16.  RBI’s efforts at checking counterfeiting will be effective only if there are equally effective efforts by banks. Banks should ensure that counterfeit notes are promptly detected once they enter the banking system, and that there is prompt and accurate reporting. They should ensure that only clean and genuine notes are issued through their ATMs and over the counters. As currency notes are an integral part of our daily life, we, as users, should understand the various security features of the notes. These features are prominent, and can be easily identified. Enhanced public awareness will by far be the most effective deterrent to counterfeiting.

Polymer notes

17. Cost and longevity are important issues in currency management. After due consideration, and in consultation with the Government, the Reserve Bank has decided to introduce one billion pieces of Rs 10 banknotes on polymer substrate on a field trial basis in a limited launch in five cities. While cleanliness and durability are seen as the major advantages of polymer, the carbon footprint associated with production, use and disposal of polymer notes is an important issue.

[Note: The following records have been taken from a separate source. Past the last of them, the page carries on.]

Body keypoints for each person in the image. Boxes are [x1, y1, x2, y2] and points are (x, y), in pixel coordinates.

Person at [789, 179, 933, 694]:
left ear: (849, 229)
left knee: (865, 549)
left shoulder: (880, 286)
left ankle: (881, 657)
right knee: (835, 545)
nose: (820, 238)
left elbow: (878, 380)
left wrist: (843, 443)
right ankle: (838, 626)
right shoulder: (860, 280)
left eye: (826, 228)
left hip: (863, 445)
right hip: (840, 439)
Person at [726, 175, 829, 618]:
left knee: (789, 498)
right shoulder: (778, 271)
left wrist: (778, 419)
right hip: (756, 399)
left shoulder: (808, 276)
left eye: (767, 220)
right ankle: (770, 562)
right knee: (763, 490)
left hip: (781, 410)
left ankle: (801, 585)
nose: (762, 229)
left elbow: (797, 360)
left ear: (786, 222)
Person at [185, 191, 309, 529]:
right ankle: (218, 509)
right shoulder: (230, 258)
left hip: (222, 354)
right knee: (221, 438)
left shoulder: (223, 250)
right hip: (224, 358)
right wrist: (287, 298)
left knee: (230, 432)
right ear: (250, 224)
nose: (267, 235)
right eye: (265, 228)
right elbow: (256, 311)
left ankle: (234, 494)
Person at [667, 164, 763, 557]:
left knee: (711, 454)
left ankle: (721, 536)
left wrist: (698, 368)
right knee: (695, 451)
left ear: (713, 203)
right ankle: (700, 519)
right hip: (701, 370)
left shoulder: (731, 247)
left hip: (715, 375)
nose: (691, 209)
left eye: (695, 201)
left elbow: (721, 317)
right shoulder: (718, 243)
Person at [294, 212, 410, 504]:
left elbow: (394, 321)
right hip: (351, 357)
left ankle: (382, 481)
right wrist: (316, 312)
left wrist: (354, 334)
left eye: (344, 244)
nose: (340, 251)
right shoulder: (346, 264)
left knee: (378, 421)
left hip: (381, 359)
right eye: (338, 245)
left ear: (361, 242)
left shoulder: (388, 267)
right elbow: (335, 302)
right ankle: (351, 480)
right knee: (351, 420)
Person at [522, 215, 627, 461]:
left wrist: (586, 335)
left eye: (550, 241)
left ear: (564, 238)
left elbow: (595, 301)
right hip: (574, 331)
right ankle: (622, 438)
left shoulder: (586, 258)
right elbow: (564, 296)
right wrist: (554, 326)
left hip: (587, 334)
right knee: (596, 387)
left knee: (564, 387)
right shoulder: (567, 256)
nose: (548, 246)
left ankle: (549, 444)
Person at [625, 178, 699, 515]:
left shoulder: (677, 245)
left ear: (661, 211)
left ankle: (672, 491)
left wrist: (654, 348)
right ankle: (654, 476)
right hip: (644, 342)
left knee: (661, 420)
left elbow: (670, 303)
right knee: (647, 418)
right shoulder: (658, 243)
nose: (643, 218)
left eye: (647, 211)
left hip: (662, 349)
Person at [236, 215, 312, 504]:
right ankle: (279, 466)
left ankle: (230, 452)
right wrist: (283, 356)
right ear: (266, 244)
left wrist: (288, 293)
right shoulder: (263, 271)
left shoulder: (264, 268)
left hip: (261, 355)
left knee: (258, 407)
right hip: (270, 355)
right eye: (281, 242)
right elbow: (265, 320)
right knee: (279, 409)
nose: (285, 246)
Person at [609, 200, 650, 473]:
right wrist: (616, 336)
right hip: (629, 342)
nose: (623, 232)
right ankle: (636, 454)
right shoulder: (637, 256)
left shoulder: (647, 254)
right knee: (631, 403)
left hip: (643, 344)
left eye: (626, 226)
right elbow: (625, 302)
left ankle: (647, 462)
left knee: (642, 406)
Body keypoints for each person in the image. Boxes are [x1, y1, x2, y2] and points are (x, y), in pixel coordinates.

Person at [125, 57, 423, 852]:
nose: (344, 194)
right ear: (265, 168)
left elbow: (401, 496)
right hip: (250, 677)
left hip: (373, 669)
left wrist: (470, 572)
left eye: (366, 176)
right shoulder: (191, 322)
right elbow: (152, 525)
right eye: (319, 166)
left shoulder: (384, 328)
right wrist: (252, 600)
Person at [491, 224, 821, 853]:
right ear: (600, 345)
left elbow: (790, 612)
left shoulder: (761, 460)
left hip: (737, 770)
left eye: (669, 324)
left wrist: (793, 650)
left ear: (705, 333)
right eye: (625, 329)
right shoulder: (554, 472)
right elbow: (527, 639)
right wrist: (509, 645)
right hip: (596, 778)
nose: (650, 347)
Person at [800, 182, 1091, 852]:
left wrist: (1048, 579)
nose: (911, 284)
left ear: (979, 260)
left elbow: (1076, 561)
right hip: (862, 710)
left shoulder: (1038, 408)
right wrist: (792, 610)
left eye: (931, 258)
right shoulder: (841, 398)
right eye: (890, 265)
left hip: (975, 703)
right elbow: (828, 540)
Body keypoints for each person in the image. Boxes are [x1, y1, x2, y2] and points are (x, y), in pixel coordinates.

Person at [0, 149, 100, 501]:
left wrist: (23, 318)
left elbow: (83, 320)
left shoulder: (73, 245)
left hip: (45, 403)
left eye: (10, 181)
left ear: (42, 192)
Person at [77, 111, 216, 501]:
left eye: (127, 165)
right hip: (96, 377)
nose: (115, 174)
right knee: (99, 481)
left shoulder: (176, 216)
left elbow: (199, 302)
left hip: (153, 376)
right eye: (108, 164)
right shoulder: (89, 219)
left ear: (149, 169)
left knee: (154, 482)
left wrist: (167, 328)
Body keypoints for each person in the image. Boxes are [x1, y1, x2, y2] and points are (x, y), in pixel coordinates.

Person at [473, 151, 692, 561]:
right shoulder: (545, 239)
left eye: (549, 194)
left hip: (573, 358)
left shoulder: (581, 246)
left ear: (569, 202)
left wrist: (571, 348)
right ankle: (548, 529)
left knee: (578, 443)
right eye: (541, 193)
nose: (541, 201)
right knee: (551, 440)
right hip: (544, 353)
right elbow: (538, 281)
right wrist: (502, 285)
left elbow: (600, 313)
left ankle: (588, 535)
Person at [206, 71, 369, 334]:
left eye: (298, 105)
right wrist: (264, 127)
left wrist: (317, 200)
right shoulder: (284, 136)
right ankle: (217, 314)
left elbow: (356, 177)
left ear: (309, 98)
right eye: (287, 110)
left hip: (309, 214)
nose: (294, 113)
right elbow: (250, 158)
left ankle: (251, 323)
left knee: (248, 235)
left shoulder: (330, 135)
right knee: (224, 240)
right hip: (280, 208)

Available information indicates that polymer banknotes (and the waste from production) can be granulated and recycled into useful plastic products such as compost bins, plumbing fittings and other household and industrial products. Considering the relatively longer life of polymer notes and their amenability to re-cycling, the ‘carbon footprint’ of polymer notes vis-à-vis paper banknotes is likely to be on the plus side. Regardless, this is one of the issues that we will study during the pilot phase, and will embark on polymer notes on a long term basis only if the cost-benefit calculus is decidedly positive in all dimensions.

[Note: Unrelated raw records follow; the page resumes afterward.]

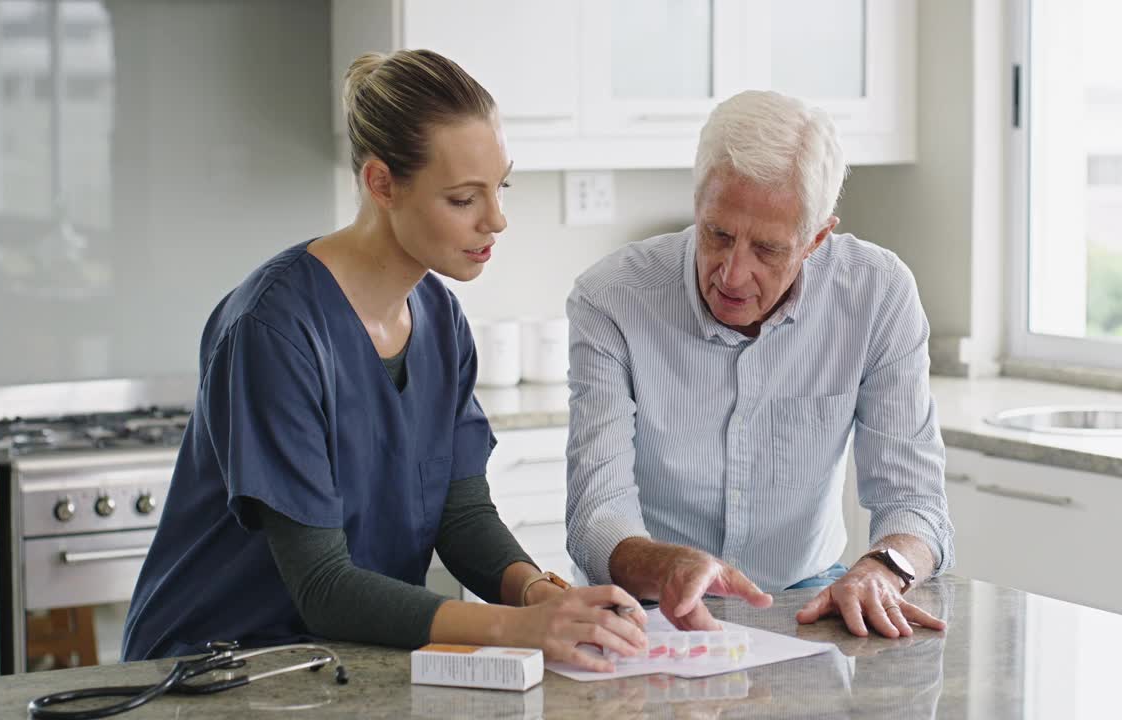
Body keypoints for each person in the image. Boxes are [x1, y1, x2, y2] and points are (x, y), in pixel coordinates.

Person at [123, 49, 646, 672]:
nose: (497, 219)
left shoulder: (440, 318)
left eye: (499, 187)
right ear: (380, 184)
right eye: (462, 199)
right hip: (214, 669)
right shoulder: (273, 330)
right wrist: (518, 627)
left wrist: (539, 594)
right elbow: (322, 587)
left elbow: (461, 512)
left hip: (342, 663)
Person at [565, 90, 954, 639]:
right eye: (717, 234)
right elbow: (594, 516)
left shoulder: (877, 295)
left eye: (768, 250)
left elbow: (915, 502)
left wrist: (882, 570)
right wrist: (669, 567)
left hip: (807, 598)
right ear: (698, 204)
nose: (732, 273)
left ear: (817, 239)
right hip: (646, 608)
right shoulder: (611, 299)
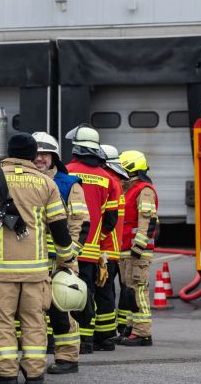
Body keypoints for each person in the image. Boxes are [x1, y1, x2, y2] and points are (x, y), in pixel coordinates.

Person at [0, 133, 74, 384]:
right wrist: (67, 259)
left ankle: (5, 372)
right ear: (33, 155)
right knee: (35, 321)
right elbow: (60, 228)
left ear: (7, 153)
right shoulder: (46, 183)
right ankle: (34, 373)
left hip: (1, 271)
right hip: (37, 271)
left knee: (2, 321)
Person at [30, 132, 89, 375]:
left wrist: (69, 256)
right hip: (31, 261)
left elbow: (81, 224)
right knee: (31, 311)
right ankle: (34, 357)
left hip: (59, 260)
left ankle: (67, 359)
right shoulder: (24, 182)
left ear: (54, 156)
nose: (40, 159)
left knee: (61, 311)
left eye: (45, 154)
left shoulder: (68, 184)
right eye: (36, 154)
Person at [64, 124, 121, 355]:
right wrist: (97, 239)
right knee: (88, 294)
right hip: (91, 251)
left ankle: (69, 339)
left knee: (63, 293)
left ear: (77, 148)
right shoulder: (108, 179)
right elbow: (111, 220)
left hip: (65, 248)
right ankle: (88, 341)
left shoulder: (65, 172)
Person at [116, 150, 158, 347]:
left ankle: (143, 333)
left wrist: (138, 247)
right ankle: (131, 329)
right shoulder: (128, 189)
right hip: (126, 250)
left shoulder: (144, 190)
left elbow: (148, 221)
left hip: (136, 251)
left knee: (138, 291)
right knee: (130, 291)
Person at [91, 145, 127, 351]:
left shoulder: (109, 181)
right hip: (112, 249)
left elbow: (107, 219)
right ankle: (107, 334)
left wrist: (96, 240)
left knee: (102, 293)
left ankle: (103, 337)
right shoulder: (117, 182)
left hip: (103, 248)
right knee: (107, 293)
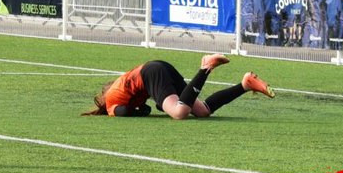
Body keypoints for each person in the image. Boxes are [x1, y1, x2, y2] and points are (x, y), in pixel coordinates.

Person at [83, 54, 275, 119]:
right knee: (201, 110)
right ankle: (245, 85)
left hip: (150, 74)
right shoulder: (118, 88)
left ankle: (206, 67)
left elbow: (124, 112)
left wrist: (141, 110)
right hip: (159, 67)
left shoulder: (110, 104)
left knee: (179, 113)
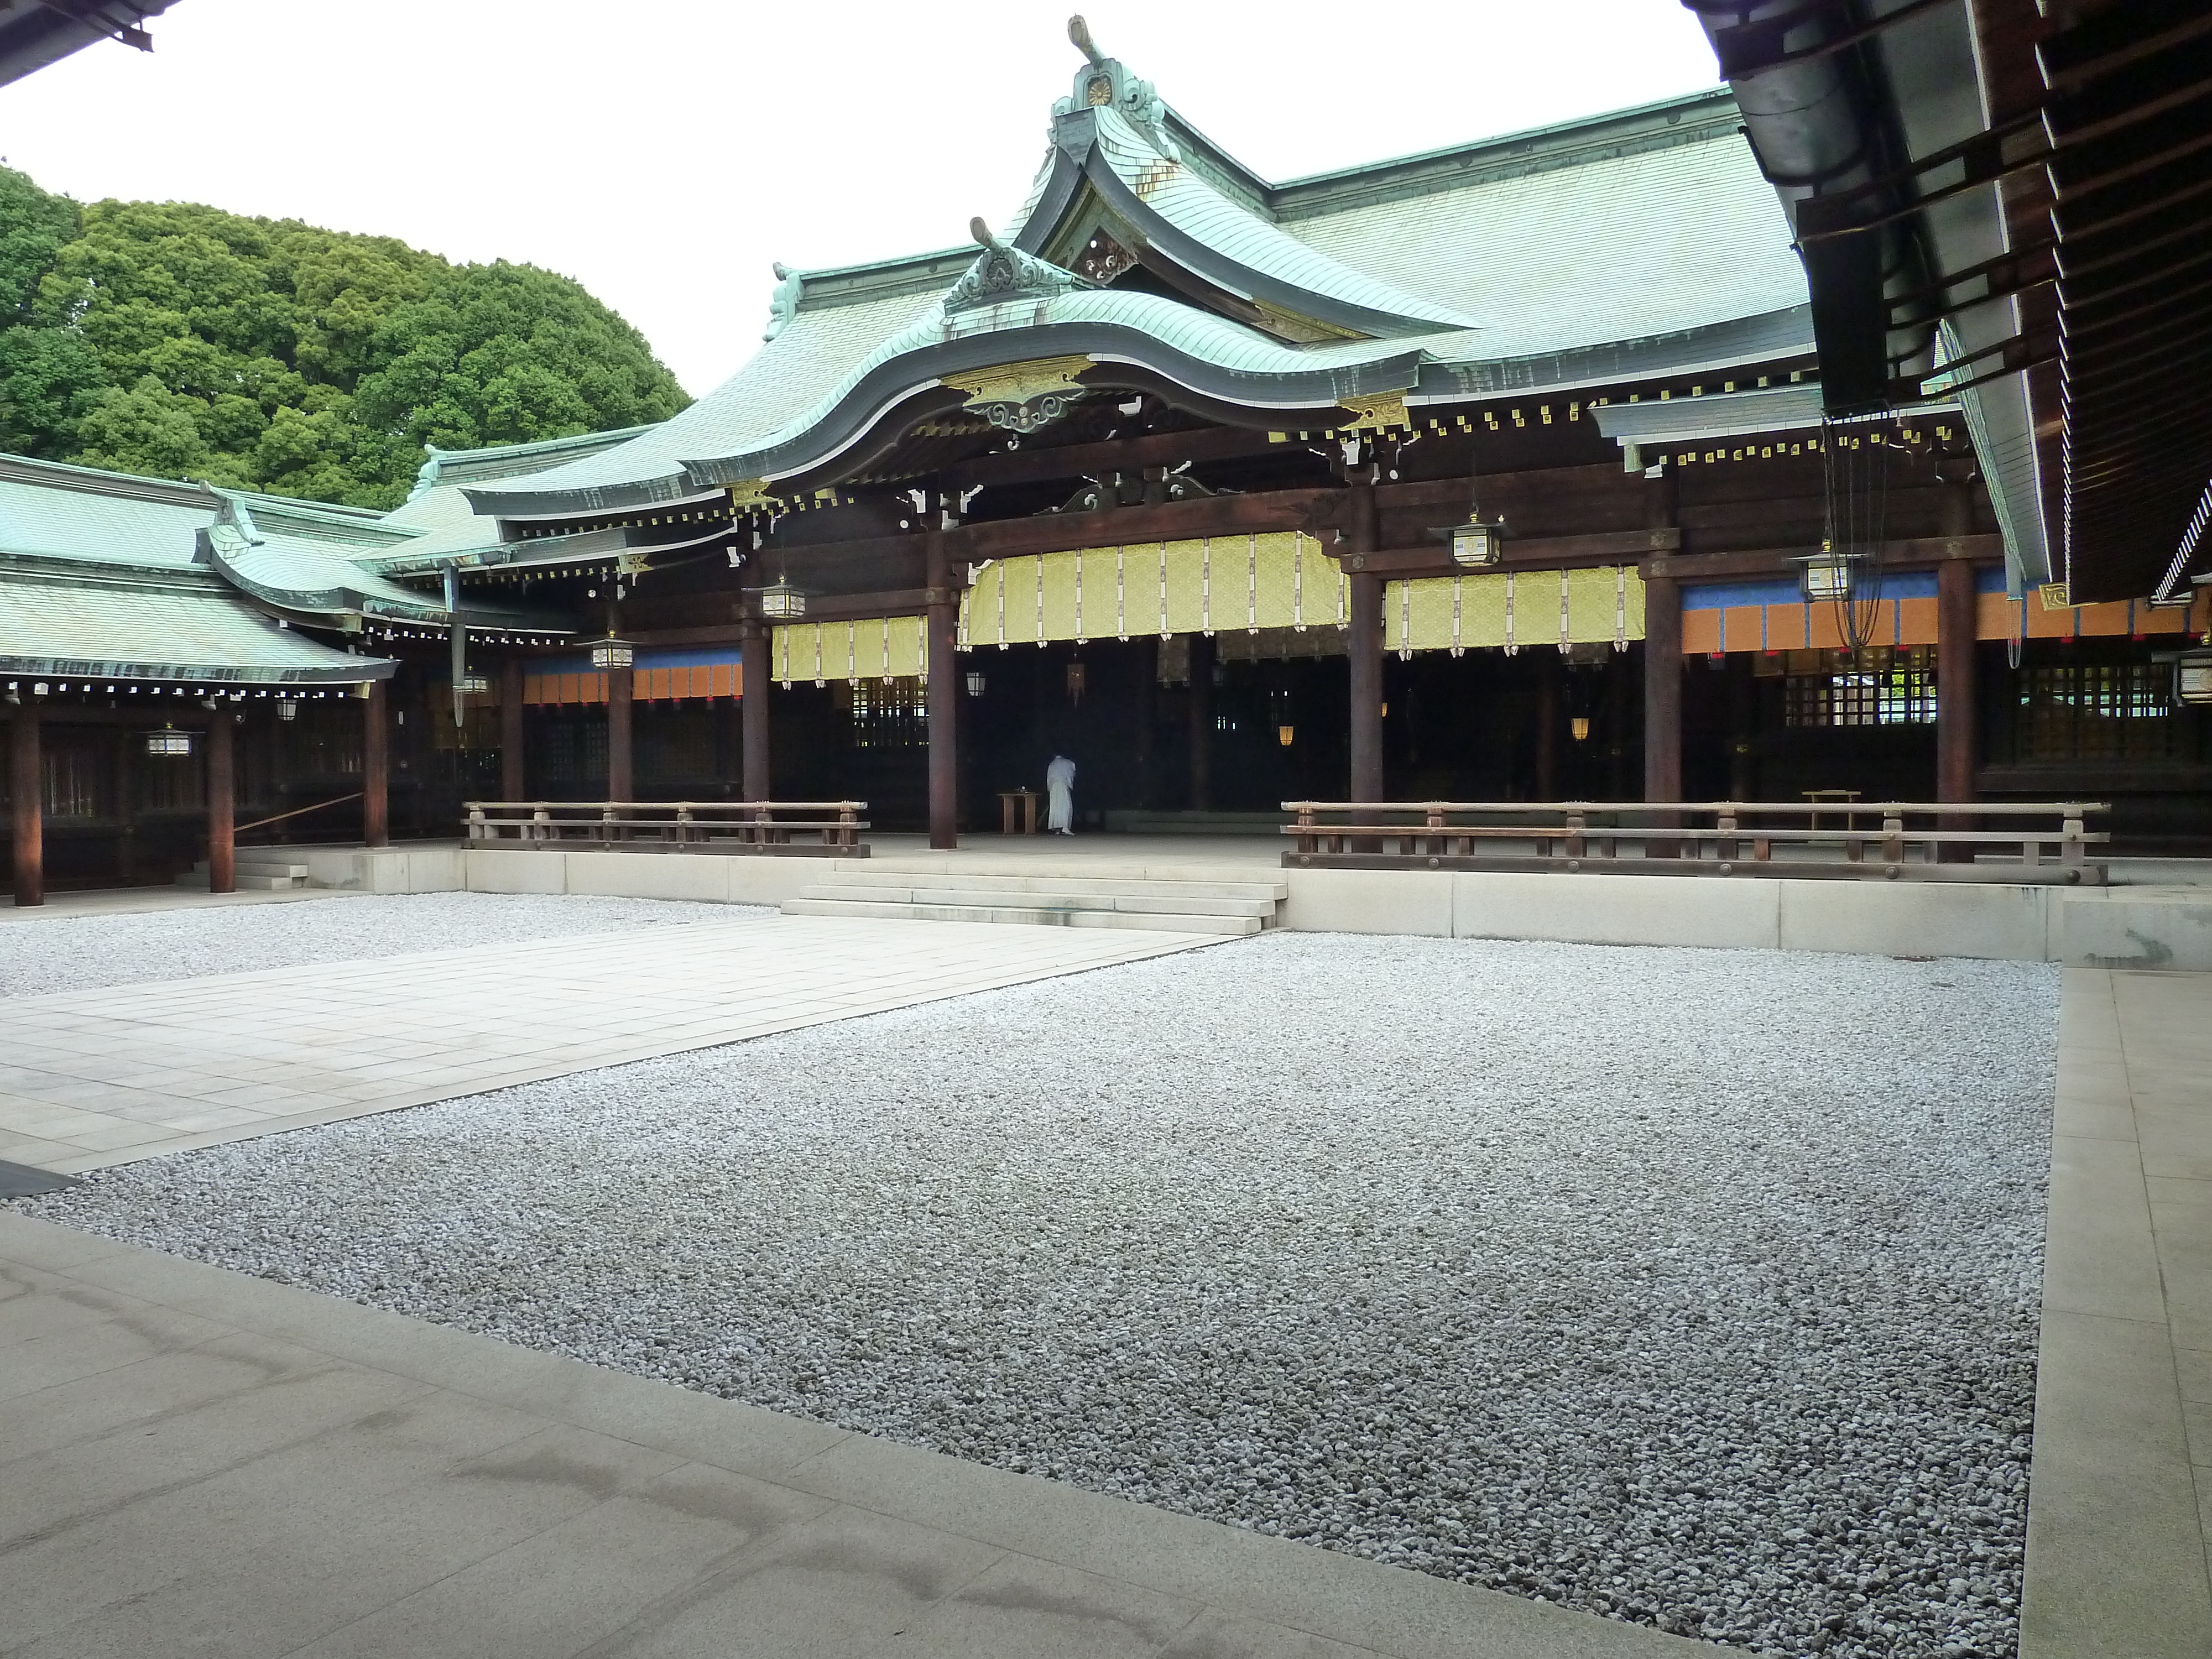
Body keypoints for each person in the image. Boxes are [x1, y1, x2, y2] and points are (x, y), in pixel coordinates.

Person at [1045, 753, 1076, 834]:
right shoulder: (1067, 762)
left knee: (1055, 806)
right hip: (1062, 785)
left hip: (1054, 787)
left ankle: (1057, 829)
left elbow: (1048, 778)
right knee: (1065, 806)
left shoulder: (1052, 764)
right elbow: (1071, 771)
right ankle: (1065, 827)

Why We Need This Paper Mill

18.  It should be a matter of pride for all of us that the entire requirement of the country’s currency needs - this year’s estimate is of 17 billion pieces - is printed within the country. However, for the main raw material required for this - the banknote paper - we are heavily dependent on imports. The existing facility at Hoshangabad meets just 5 per cent of our requirement. We need to significantly increase our self-sufficiency in this regard for a number of operational, economic and strategic reasons. Producing our own paper is decidedly cheaper, and importantly a check against counterfeiting. The banknote paper market is a strong oligarchy. India’s demand for banknote paper - 18000 MT per year - is huge in international terms, and on the supply side there are just 3/4 large producers. This situation exposes us to vulnerabilities of a suppliers market in terms of price, quantity and timelines, something that we should avoid or at any rate minimize.

19.  It would be pertinent to note that major countries viz. USA, Japan, China, Brazil, Russia and countries in the euro area and even smaller countries like South Korea, Indonesia, Iran and Pakistan  make their own bank note paper.

20. It was in this background that the Government and the Reserve Bank of India decided to set up a banknote paper mill with an annual production capacity of 12,000 MT as a backward linkage in the process of note printing. The proposed paper mill is a joint venture between the Bharatiya Reserve Bank Note Mudran Private Ltd. (BRBNMPL) and the Security Printing and Minting Corporation of India Ltd. (SPMCIL), the two agencies which are collectively responsible for printing of all currency notes in the country.

21.  This plant in Mysore for which the Finance Minister is laying the foundation stone today will be a state of the art production unit that will showcase to the world India’s capacity to produce banknote paper conforming to the best international quality and security standards.

22.  I wish the project and the people behind its implementation all success. Once again, a very warm welcome all of you to this foundation stone laying function.